Her parents looked at each other and
immediately started talking at the same time.
“No! It’s not like that—”
“We’re not lovers, no!”
“We love each other, but not like that.”
“We’re just best friends …”
“Wait, what?” Love was confused. “But you sleep
in the same bed,” she pointed out.
“We’ve slept in the same bed since we were
born, honey,” her mom said. “We’re like two halves of one soul, and we
sometimes joke we’re the same person in two bodies, male and female … but that
doesn’t mean we’re involved romantically.” She laughed awkwardly.
“But then … how did you have …” me, Love
trailed off and couldn’t finish her question. Because all of a sudden a lot of
little things that she’d noticed or questioned about her life, but always
mostly ignored, started popping up in her head. First and foremost was that her
parents were impossibly beautiful and she looked nothing like them. They both
had fine blond hair that matched their bright golden eyes, and yet somehow had managed
to produce a daughter with brown hair and brown eyes and average looks.
“You’re not my father?” Love asked, looking at
the man that she called her dad. She was starting to question who her real
father might be when her mom spoke.
“Our dear daughter,” Aurelia said with a deep
sigh, “Ash and I are not your birth parents.”

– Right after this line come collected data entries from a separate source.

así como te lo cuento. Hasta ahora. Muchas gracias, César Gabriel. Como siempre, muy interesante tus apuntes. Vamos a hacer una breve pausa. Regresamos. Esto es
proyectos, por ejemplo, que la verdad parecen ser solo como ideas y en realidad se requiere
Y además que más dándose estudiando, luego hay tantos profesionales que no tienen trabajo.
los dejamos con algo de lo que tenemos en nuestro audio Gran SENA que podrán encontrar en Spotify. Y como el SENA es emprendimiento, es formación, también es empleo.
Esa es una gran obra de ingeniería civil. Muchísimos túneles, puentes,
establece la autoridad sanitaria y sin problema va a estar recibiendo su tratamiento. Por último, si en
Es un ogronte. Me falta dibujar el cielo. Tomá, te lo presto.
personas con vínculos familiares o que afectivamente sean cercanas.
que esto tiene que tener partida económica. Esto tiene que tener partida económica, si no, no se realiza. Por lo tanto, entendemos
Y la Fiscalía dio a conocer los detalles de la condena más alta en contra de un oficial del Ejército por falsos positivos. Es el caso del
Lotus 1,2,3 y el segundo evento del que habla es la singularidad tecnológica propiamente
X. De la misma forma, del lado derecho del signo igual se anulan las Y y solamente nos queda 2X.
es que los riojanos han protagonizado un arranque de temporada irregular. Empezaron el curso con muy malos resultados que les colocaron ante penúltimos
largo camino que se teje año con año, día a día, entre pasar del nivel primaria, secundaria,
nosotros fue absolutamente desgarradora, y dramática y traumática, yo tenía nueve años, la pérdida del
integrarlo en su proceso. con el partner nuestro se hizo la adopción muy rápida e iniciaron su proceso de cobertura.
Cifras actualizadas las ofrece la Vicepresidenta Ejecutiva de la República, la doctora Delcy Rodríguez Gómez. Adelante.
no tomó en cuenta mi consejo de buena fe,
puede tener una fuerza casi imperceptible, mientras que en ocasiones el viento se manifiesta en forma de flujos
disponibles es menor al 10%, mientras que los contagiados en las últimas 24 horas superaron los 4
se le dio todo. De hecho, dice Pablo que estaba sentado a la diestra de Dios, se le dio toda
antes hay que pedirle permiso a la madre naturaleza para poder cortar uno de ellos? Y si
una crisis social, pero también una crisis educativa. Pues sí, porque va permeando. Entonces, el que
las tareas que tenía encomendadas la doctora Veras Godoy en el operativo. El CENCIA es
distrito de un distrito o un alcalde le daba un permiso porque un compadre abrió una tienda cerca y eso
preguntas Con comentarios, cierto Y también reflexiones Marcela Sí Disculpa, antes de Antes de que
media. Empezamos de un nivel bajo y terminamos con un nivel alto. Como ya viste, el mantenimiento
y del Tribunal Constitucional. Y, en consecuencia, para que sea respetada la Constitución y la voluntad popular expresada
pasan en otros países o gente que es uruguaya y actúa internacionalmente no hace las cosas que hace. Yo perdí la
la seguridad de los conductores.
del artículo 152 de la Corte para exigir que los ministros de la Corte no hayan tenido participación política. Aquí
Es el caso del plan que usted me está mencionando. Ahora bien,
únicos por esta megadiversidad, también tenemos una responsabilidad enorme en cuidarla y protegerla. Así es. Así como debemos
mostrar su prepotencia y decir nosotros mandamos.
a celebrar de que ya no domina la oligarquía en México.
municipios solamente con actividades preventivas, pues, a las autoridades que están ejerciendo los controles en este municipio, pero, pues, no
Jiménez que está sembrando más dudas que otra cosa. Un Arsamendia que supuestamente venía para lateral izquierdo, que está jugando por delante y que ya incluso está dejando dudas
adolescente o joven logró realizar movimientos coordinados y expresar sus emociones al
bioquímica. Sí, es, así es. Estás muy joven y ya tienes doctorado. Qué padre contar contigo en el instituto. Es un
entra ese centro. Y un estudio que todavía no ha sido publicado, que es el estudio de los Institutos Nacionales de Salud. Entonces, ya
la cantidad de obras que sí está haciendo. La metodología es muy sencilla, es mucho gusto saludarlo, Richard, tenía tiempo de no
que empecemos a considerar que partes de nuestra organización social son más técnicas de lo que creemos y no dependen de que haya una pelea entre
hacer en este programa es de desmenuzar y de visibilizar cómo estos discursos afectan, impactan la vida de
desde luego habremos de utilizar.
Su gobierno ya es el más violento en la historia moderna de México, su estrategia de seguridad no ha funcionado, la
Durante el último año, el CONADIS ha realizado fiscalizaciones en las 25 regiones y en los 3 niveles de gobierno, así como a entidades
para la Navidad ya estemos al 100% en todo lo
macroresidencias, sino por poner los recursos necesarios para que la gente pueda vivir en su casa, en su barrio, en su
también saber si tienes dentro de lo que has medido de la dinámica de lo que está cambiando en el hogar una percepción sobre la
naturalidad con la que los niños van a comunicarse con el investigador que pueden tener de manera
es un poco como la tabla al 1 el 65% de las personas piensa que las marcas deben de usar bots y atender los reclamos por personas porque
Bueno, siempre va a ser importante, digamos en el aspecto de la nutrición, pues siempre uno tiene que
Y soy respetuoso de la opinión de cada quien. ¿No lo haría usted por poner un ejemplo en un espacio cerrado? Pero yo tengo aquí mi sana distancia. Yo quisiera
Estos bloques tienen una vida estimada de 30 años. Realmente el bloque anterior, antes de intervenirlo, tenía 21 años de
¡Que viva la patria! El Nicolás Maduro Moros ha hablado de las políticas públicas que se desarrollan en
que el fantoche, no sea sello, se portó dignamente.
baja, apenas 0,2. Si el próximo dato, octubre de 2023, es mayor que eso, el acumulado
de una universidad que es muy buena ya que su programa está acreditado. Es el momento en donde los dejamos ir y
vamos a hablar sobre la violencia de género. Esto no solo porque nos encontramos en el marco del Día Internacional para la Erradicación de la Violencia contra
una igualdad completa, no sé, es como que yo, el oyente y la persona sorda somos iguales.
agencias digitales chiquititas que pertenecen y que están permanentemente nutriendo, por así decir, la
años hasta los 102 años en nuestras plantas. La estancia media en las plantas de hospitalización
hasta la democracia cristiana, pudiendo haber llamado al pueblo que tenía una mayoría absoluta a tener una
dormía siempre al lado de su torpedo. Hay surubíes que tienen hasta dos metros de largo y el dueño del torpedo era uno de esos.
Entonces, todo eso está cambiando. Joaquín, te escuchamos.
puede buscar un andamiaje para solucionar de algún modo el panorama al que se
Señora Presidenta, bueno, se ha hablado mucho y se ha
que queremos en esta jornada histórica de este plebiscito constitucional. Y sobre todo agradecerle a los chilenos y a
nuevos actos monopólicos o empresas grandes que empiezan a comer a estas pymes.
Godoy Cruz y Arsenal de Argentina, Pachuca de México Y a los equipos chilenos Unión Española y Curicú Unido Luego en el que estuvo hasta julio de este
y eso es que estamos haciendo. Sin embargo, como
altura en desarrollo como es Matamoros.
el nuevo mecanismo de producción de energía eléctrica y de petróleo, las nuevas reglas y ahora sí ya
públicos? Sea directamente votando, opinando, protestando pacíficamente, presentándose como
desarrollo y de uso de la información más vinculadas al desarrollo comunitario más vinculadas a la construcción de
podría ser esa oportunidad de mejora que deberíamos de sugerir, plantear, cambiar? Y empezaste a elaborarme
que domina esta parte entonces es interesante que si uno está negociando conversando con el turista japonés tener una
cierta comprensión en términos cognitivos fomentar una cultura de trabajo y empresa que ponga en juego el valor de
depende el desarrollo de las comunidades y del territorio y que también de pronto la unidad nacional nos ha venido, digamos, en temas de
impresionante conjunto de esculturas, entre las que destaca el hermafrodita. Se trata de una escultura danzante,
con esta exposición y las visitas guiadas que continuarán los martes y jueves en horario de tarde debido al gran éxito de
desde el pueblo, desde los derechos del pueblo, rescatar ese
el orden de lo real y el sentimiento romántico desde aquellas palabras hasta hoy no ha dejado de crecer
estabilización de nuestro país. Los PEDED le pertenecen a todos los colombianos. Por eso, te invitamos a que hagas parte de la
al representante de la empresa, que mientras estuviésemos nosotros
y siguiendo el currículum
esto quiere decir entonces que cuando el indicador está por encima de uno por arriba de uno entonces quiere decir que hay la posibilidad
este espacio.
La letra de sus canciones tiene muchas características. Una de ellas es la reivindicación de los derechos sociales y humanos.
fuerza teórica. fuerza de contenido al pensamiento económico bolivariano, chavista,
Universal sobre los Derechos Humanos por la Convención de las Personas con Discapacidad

“Whaaat …” Love started. She took a minute to
let that sink in. So many signs pointed to it, yet it wouldn’t sink in. She was
adopted? She knew a girl who was adopted. That girl knew she was
adopted. “Why didn’t you tell me?”
Her parents looked very uncomfortable and took a
few moments to form an answer. Finally her mom spoke.
“We’re faeries, dear. I didn’t know what to do
when I found you. You see, your birth mother—I was hiding in this world, living
in the woods, learning to live on my own, when I heard a human shuffling
around. I could tell it was a woman, but she didn’t say a word; she left as
quickly as she came in, got in a car and drove off. I didn’t follow her; I
didn’t think much of the odd, brief visit, until some short time later I heard
a baby’s cry! I just rushed to the noise and found the most angelic thing I’d
ever seen. I picked you up and decided to keep you safe. I joined human
civilization for the first time. I stole infant formula to feed you and clothes
to dress you and keep you warm. I left my crumbly shack in the woods and moved into
an apartment in this small town. By the time Ash found me and told me I wasn’t
supposed to just keep an abandoned baby, that I should’ve taken you to
the human police, I loved you more than I could ever describe, and I couldn’t
give you up. I had named you Love.”
“So naturally I stayed here with my sister, and
we raised you together,” her dad concluded.
“So let me get this straight,” Love said.
“You’re faeries, you can do magic, you’re royalty, and we have to go
back to your faerie world for you to rule now that your father is dead?”
“Yes, Love, that is correct,” her mom said.
“But I’m just … a human someone
abandoned in the woods?”
“Well, yes; but you’re not just any human;
you’re our daughter and we love you so much—” her mother replied, not seeing
the problem here.
Love burst into tears. “That is just the worst
news ever!” And she ran up the stairs to hide in her room.